Hamm's immediate plans are to enjoy the final three days of the Olympics and march with the team including the closing ceremony. Then it's off to Chicago, where she will root for her husband, Cubs shortstop Nomar Garciaparra, whose team is battling for a wild card playoff spot.
Wambach scores clincher
Abby Wambach, the player who might break Hamm's records one day, scored the game-winning goal in the 112th minute with a powerful 10-yard header off a corner kick from Lilly. It was Wambach's fourth goal of the Athens Games and 18th in her last 20 games.
"It's the least we can do for the women who have meant so much to us," Wambach said.
The retiring players left happy with the final result, but the game itself showed why it was time for them to hang it up.
Maybe they were trying too hard, but the Americans were slower, less organized, less creative and lost the chase to most of the loose balls against the young Brazilians, who weren't afraid to shove the U.S. around.

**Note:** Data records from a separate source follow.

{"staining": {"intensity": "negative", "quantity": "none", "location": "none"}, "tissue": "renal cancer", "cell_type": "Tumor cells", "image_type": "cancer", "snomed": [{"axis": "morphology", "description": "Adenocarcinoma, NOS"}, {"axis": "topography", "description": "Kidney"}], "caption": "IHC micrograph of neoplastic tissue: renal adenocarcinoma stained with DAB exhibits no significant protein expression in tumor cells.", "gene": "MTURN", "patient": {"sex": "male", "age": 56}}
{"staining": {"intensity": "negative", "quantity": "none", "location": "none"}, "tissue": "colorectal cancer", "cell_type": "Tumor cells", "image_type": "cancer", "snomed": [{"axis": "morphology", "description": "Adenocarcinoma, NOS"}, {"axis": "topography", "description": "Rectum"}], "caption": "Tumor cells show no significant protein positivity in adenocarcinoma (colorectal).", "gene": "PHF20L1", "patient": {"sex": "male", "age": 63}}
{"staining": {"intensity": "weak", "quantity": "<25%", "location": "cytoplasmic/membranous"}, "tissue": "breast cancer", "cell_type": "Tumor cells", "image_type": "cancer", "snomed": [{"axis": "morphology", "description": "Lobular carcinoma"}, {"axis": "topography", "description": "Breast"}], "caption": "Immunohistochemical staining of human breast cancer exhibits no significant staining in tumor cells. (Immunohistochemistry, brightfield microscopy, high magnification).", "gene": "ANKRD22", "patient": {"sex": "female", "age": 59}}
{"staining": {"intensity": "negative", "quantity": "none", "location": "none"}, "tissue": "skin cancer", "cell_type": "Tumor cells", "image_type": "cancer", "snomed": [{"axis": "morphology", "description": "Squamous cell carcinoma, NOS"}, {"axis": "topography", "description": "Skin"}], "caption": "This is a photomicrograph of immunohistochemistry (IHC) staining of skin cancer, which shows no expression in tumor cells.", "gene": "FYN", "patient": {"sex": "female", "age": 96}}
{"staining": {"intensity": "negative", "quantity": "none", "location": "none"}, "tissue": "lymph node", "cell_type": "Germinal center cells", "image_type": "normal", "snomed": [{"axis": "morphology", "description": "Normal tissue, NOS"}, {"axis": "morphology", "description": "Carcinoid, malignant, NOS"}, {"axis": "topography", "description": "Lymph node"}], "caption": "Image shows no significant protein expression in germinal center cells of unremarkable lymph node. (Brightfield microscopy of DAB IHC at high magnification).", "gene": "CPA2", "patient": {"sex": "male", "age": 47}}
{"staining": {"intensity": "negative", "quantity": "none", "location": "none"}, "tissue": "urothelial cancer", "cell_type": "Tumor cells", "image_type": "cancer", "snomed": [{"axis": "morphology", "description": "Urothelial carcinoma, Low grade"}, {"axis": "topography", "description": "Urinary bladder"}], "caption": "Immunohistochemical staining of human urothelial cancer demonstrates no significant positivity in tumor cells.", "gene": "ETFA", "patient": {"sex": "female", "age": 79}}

Pretinha scored for Brazil in the 73rd, and the Brazilians twice hit the post later in regulation, coming within inches of what would have been the winning goal.
"We were bending, but we weren't breaking," U.S. goalkeeper Briana Scurry said. "They were throwing the kitchen sink at us, but I knew we had the heart to win it."
To the rescue
The U.S. team was rescued by Wambach's game-winner, some great saves from Scurry and Tarpley's goal in the 39th minute.
When the final whistle blew, Hamm was quickly swarmed by all 17 teammates. The team then took a victory lap, waving flags to the crowd of 10,416 at Karaiskaki Stadium.
Hamm clenched her fists under her chin and looked to the sky with teary eyes after arriving behind the podium for the medal ceremony. She blew a kiss to the crowd when her name was announced.
Brazil received its first women's soccer medal after finishing fourth at the last two Olympics. Germany, which beat Sweden 1-0 in the third-place game, took the bronze.